**Instruction**
Can you reproduce all of the rows below word for word, leaving the pictures out of your answer?
*** Data records ***
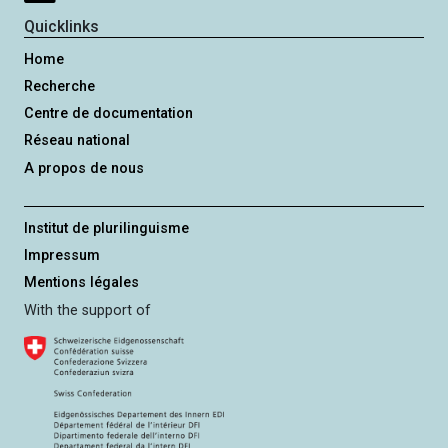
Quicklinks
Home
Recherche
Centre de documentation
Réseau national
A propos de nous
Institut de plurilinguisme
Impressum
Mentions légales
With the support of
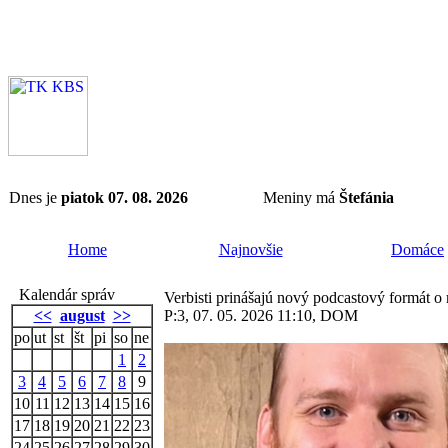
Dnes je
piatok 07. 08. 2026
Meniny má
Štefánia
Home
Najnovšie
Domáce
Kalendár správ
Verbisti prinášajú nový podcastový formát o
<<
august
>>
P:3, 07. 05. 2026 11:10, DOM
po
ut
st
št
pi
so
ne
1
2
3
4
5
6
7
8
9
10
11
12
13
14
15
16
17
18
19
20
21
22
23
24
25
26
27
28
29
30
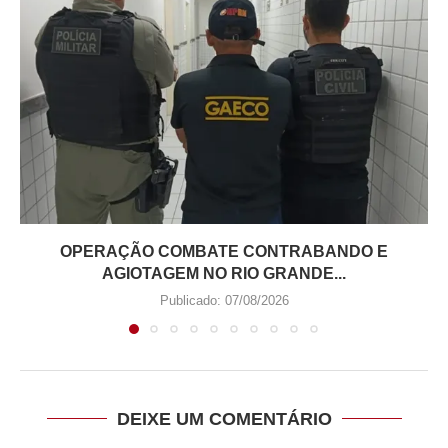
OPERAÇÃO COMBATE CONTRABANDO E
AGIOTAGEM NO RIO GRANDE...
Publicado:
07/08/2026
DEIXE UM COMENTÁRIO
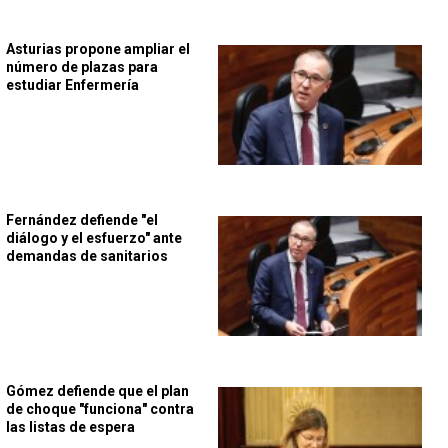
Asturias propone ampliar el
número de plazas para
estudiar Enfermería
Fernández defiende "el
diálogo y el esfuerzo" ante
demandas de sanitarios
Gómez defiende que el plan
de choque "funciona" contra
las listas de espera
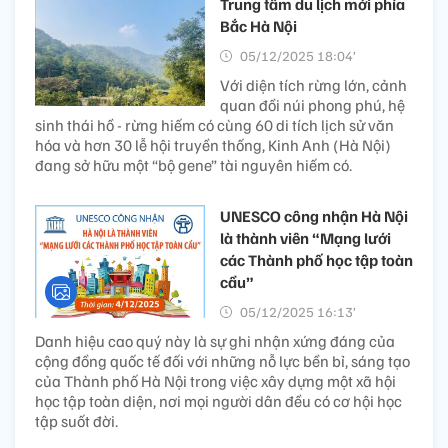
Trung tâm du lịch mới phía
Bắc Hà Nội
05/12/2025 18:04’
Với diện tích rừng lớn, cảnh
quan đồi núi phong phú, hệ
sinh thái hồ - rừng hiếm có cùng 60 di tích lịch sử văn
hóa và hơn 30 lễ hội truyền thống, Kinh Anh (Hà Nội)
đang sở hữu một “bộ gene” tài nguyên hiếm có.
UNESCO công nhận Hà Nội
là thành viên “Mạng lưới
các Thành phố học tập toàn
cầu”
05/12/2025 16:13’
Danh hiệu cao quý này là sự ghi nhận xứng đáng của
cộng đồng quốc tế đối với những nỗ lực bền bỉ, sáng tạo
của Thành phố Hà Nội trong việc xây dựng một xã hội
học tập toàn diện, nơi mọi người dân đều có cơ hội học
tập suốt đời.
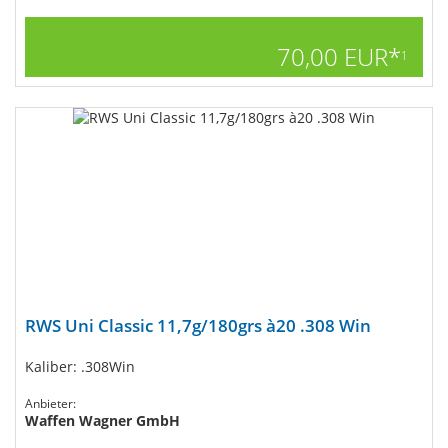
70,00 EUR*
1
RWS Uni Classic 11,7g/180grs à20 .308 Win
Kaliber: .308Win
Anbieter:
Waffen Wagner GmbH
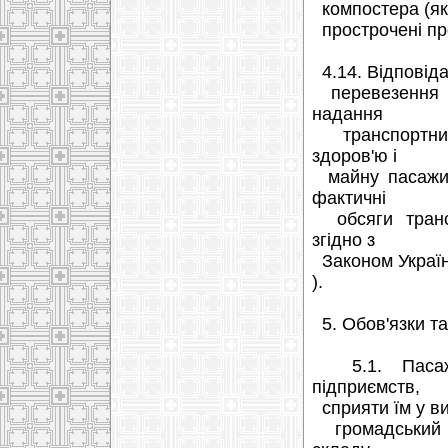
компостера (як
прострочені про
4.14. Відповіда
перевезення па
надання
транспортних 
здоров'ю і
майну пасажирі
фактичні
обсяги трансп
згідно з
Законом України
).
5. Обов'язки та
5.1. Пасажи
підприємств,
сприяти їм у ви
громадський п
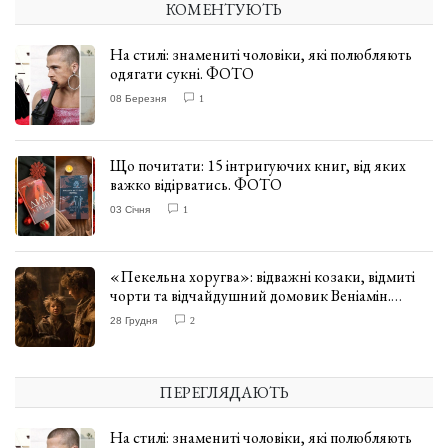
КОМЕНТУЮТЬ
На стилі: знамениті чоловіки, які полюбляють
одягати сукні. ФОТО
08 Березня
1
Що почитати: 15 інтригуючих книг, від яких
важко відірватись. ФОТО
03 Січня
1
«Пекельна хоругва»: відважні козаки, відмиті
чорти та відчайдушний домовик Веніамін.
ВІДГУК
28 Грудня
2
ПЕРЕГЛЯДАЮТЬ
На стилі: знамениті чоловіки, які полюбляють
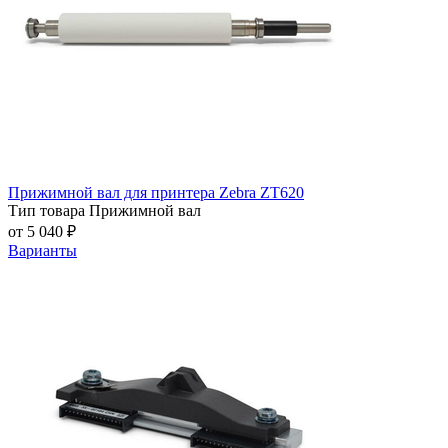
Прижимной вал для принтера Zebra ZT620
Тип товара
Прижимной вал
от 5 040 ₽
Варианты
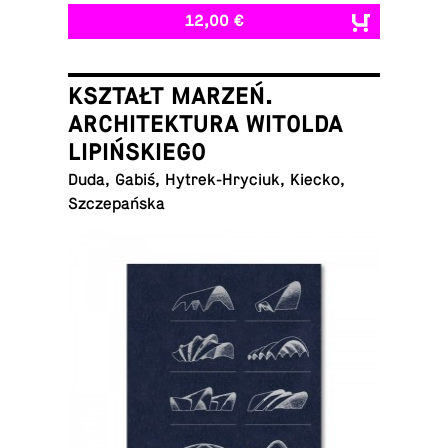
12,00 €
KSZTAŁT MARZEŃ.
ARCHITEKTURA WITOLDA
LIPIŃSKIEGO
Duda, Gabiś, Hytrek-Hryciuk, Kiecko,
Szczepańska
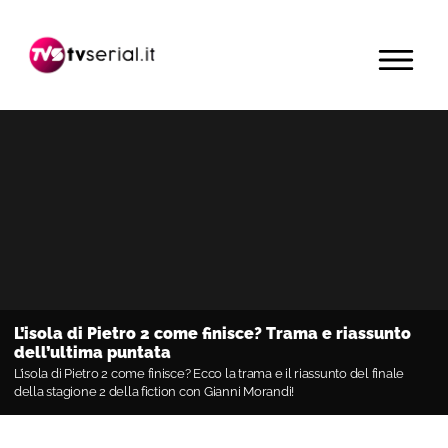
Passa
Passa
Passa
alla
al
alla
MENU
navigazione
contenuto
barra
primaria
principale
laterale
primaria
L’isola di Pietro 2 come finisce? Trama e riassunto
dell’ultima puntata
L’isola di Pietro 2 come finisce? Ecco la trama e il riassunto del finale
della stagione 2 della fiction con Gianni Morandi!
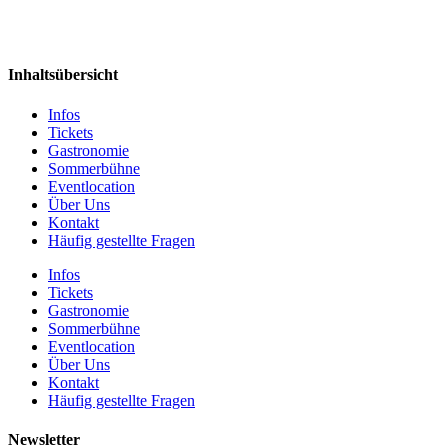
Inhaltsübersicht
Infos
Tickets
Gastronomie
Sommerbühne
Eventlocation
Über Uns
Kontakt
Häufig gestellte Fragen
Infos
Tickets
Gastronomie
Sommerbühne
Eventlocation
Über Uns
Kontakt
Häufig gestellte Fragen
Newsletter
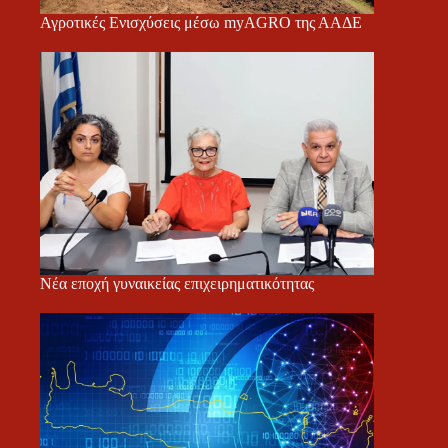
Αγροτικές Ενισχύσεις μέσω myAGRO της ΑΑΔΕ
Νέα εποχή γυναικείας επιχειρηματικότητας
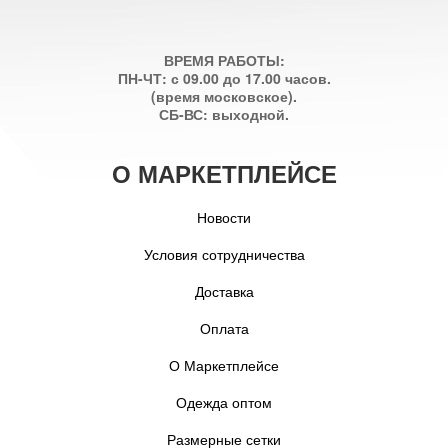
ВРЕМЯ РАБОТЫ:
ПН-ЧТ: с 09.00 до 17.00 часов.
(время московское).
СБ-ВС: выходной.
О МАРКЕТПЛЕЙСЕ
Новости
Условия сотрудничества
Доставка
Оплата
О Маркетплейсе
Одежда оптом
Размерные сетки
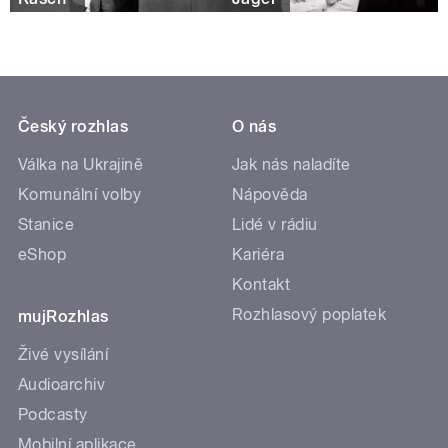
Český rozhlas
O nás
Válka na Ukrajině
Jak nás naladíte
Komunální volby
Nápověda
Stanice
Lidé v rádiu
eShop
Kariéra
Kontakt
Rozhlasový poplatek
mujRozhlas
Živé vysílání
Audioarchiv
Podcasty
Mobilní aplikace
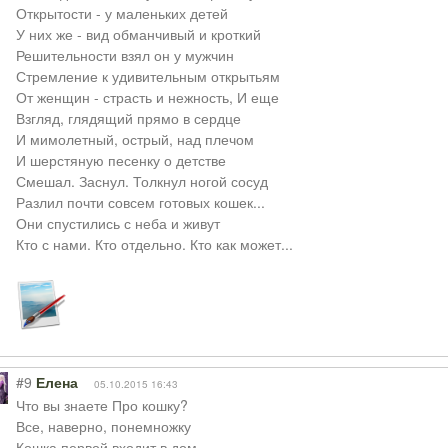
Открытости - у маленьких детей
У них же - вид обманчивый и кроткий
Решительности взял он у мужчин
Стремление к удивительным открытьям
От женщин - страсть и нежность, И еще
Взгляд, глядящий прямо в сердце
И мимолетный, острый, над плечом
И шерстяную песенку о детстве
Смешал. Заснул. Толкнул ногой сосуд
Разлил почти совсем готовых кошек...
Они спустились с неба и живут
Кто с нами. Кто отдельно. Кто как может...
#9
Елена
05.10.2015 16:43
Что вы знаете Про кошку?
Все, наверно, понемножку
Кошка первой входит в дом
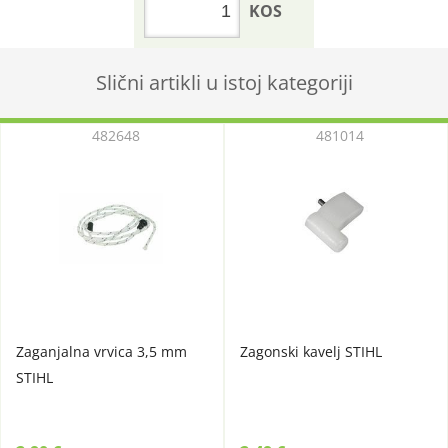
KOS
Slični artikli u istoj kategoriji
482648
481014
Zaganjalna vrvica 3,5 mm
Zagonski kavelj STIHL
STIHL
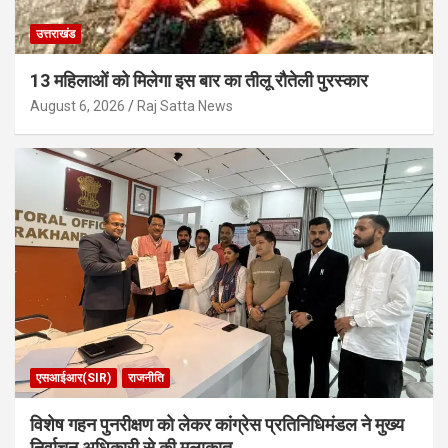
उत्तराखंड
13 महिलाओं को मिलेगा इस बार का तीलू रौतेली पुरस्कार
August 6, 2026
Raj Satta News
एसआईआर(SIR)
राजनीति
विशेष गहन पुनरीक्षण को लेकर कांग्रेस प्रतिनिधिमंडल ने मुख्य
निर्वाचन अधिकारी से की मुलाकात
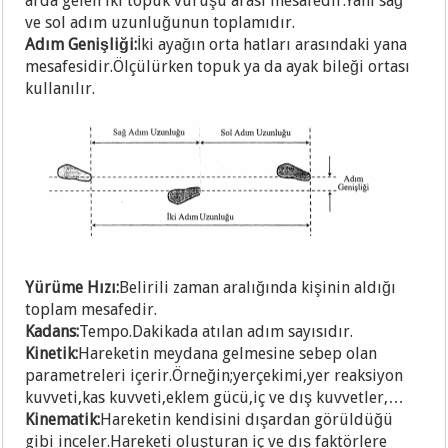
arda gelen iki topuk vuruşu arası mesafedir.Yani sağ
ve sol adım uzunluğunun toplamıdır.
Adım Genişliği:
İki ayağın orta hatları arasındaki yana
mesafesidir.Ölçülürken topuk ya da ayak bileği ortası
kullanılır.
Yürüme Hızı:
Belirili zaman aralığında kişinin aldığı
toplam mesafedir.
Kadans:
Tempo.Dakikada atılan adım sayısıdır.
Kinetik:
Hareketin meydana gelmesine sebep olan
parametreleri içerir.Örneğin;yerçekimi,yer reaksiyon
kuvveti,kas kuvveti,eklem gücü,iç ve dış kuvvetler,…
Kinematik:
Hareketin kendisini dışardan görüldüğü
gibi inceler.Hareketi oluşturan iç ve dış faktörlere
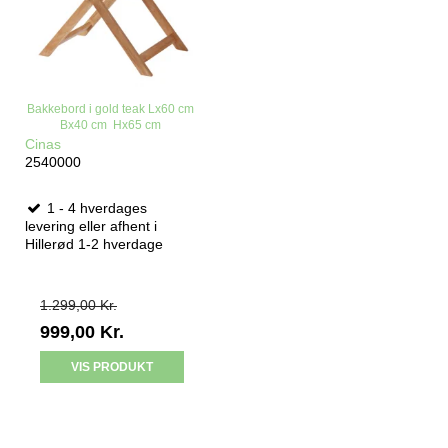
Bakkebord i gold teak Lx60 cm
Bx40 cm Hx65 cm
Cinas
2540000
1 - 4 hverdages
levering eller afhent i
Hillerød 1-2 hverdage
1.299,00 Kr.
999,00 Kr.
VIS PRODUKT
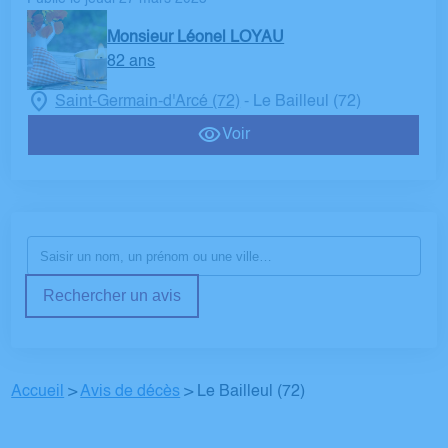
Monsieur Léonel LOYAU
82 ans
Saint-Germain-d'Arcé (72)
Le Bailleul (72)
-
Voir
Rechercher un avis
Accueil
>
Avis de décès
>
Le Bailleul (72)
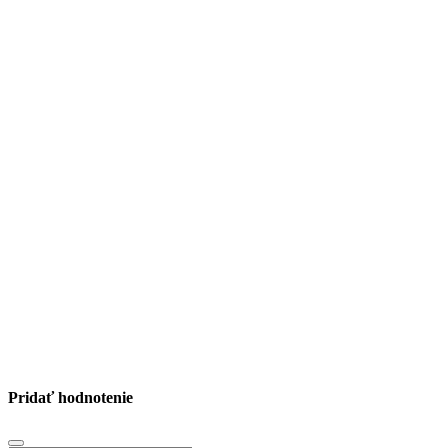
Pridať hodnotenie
*** End of Data records ***
**Exercise solution**
Quicklinks
Home
Recherche
Centre de documentation
Réseau national
A propos de nous
Institut de plurilinguisme
Impressum
Mentions légales
With the support of
Dnes je
piatok 07. 08. 2026
Meniny má
Štefánia
Home
Najnovšie
Domáce
Kalendár správ
Verbisti prinášajú nový podcastový formát o
<<
august
>>
P:3, 07. 05. 2026 11:10, DOM
po
ut
st
št
pi
so
ne
1
2
3
4
5
6
7
8
9
10
11
12
13
14
15
16
17
18
19
20
21
22
23
24
25
26
27
28
29
30
OPERAÇÃO COMBATE CONTRABANDO E
AGIOTAGEM NO RIO GRANDE...
Publicado:
07/08/2026
DEIXE UM COMENTÁRIO
Asturias propone ampliar el
número de plazas para
estudiar Enfermería
Fernández defiende "el
diálogo y el esfuerzo" ante
demandas de sanitarios
Gómez defiende que el plan
de choque "funciona" contra
las listas de espera
Trung tâm du lịch mới phía
Bắc Hà Nội
05/12/2025 18:04’
Với diện tích rừng lớn, cảnh
quan đồi núi phong phú, hệ
sinh thái hồ - rừng hiếm có cùng 60 di tích lịch sử văn
hóa và hơn 30 lễ hội truyền thống, Kinh Anh (Hà Nội)
đang sở hữu một “bộ gene” tài nguyên hiếm có.
UNESCO công nhận Hà Nội
là thành viên “Mạng lưới
các Thành phố học tập toàn
cầu”
05/12/2025 16:13’
Danh hiệu cao quý này là sự ghi nhận xứng đáng của
cộng đồng quốc tế đối với những nỗ lực bền bỉ, sáng tạo
của Thành phố Hà Nội trong việc xây dựng một xã hội
học tập toàn diện, nơi mọi người dân đều có cơ hội học
tập suốt đời.
70,00 EUR*
1
RWS Uni Classic 11,7g/180grs à20 .308 Win
Kaliber: .308Win
Anbieter:
Waffen Wagner GmbH
компостера (як
прострочені про
4.14. Відповіда
перевезення па
надання
транспортних 
здоров'ю і
майну пасажирі
фактичні
обсяги трансп
згідно з
Законом України
).
5. Обов'язки та
5.1. Пасажи
підприємств,
сприяти їм у ви
громадський п
КОМЕНТУЮТЬ
На стилі: знамениті чоловіки, які полюбляють
одягати сукні. ФОТО
08 Березня
1
Що почитати: 15 інтригуючих книг, від яких
важко відірватись. ФОТО
03 Січня
1
«Пекельна хоругва»: відважні козаки, відмиті
чорти та відчайдушний домовик Веніамін.
ВІДГУК
28 Грудня
2
ПЕРЕГЛЯДАЮТЬ
На стилі: знамениті чоловіки, які полюбляють
Прижимной вал для принтера Zebra ZT620
Тип товара
Прижимной вал
от 5 040 ₽
Варианты
12,00 €
KSZTAŁT MARZEŃ.
ARCHITEKTURA WITOLDA
LIPIŃSKIEGO
Duda, Gabiś, Hytrek-Hryciuk, Kiecko,
Szczepańska
Passa
Passa
Passa
alla
al
alla
MENU
navigazione
contenuto
barra
primaria
principale
laterale
primaria
L’isola di Pietro 2 come finisce? Trama e riassunto
dell’ultima puntata
L’isola di Pietro 2 come finisce? Ecco la trama e il riassunto del finale
della stagione 2 della fiction con Gianni Morandi!
Inhaltsübersicht
Infos
Tickets
Gastronomie
Sommerbühne
Eventlocation
Über Uns
Kontakt
Häufig gestellte Fragen
Infos
Tickets
Gastronomie
Sommerbühne
Eventlocation
Über Uns
Kontakt
Häufig gestellte Fragen
Newsletter
Αγροτικές Ενισχύσεις μέσω myAGRO της ΑΑΔΕ
Νέα εποχή γυναικείας επιχειρηματικότητας
ВРЕМЯ РАБОТЫ:
ПН-ЧТ: с 09.00 до 17.00 часов.
(время московское).
СБ-ВС: выходной.
О МАРКЕТПЛЕЙСЕ
Новости
Условия сотрудничества
Доставка
Оплата
О Маркетплейсе
Одежда оптом
Размерные сетки
Český rozhlas
O nás
Válka na Ukrajině
Jak nás naladíte
Komunální volby
Nápověda
Stanice
Lidé v rádiu
eShop
Kariéra
Kontakt
Rozhlasový poplatek
mujRozhlas
Živé vysílání
Audioarchiv
Podcasty
Mobilní aplikace
Открытости - у маленьких детей
У них же - вид обманчивый и кроткий
Решительности взял он у мужчин
Стремление к удивительным открытьям
От женщин - страсть и нежность, И еще
Взгляд, глядящий прямо в сердце
И мимолетный, острый, над плечом
И шерстяную песенку о детстве
Смешал. Заснул. Толкнул ногой сосуд
Разлил почти совсем готовых кошек...
Они спустились с неба и живут
Кто с нами. Кто отдельно. Кто как может...
#9
Елена
05.10.2015 16:43
Что вы знаете Про кошку?
Все, наверно, понемножку
Кошка первой входит в дом
KOS
Slični artikli u istoj kategoriji
482648
481014
Zaganjalna vrvica 3,5 mm
Zagonski kavelj STIHL
STIHL
उत्तराखंड
13 महिलाओं को मिलेगा इस बार का तीलू रौतेली पुरस्कार
August 6, 2026
Raj Satta News
एसआईआर(SIR)
राजनीति
विशेष गहन पुनरीक्षण को लेकर कांग्रेस प्रतिनिधिमंडल ने मुख्य
निर्वाचन अधिकारी से की मुलाकात
arda gelen iki topuk vuruşu arası mesafedir.Yani sağ
ve sol adım uzunluğunun toplamıdır.
Adım Genişliği:
İki ayağın orta hatları arasındaki yana
mesafesidir.Ölçülürken topuk ya da ayak bileği ortası
kullanılır.
Yürüme Hızı:
Belirili zaman aralığında kişinin aldığı
toplam mesafedir.
Kadans:
Tempo.Dakikada atılan adım sayısıdır.
Kinetik:
Hareketin meydana gelmesine sebep olan
parametreleri içerir.Örneğin;yerçekimi,yer reaksiyon
kuvveti,kas kuvveti,eklem gücü,iç ve dış kuvvetler,…
Kinematik:
Hareketin kendisini dışardan görüldüğü
gibi inceler.Hareketi oluşturan iç ve dış faktörlere
Bakkebord i gold teak Lx60 cm
Bx40 cm Hx65 cm
Cinas
2540000
1 - 4 hverdages
levering eller afhent i
Hillerød 1-2 hverdage
1.299,00 Kr.
999,00 Kr.
VIS PRODUKT
Monsieur Léonel LOYAU
82 ans
Saint-Germain-d'Arcé (72)
Le Bailleul (72)
-
Voir
Rechercher un avis
Accueil
>
Avis de décès
>
Le Bailleul (72)
Pridať hodnotenie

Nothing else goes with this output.